Collected data
Start of Block

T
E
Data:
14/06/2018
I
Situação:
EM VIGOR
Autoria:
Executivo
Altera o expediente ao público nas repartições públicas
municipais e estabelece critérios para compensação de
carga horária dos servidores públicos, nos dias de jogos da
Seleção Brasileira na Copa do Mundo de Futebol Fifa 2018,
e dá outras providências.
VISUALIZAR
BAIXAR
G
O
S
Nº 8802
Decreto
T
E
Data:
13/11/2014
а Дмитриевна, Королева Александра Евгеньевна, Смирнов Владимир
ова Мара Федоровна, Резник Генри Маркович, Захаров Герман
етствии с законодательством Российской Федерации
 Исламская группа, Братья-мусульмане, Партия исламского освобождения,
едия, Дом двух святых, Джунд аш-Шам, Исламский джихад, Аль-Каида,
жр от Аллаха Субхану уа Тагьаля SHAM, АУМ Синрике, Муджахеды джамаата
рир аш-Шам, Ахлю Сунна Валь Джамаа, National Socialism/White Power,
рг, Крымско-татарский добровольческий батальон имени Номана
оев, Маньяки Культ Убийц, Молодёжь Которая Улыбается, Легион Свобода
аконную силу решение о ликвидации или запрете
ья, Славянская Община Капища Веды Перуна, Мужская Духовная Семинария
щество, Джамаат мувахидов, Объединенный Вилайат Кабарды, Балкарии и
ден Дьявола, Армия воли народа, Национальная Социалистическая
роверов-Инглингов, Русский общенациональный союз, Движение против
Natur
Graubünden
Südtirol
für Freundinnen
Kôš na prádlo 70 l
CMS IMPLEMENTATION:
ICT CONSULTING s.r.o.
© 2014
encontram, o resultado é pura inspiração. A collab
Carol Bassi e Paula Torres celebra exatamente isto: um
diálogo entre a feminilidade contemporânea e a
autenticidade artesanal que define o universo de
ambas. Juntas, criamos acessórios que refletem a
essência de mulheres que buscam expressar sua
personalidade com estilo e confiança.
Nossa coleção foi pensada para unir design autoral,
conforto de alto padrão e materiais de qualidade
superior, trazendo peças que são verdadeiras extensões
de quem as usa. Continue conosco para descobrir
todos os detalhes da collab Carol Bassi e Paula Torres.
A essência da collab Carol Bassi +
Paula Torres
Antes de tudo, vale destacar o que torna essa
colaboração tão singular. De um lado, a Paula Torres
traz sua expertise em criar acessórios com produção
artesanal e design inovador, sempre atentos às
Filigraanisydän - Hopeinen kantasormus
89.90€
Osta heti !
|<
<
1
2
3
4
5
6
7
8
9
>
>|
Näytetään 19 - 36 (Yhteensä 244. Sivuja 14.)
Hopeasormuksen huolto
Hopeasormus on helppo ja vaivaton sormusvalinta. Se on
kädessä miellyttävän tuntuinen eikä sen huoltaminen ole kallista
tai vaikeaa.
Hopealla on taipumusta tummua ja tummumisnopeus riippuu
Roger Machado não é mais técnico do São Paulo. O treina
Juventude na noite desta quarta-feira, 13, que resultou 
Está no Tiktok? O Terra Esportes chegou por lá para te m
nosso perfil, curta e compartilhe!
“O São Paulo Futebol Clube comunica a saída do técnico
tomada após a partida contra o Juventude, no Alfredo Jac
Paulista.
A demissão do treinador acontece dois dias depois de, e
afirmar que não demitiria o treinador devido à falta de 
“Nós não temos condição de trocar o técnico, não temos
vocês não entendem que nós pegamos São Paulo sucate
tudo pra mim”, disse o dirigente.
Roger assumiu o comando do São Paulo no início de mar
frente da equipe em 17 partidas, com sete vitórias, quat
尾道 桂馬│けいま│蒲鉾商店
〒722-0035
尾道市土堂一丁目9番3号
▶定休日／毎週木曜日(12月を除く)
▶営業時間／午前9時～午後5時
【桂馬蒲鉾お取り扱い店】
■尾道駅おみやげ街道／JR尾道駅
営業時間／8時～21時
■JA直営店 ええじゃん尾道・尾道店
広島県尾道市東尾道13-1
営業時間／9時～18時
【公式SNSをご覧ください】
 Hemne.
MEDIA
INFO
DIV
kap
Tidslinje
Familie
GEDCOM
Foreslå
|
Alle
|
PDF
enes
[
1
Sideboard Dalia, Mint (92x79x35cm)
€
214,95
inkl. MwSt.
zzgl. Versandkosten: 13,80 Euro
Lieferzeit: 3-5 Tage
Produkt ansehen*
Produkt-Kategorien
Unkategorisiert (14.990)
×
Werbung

End of Block

# YOUR GOAL
Please return a copy of each line in the entries that has the string "acessórios".

# EXPECTED OUTPUT
ambas. Juntas, criamos acessórios que refletem a
traz sua expertise em criar acessórios com produção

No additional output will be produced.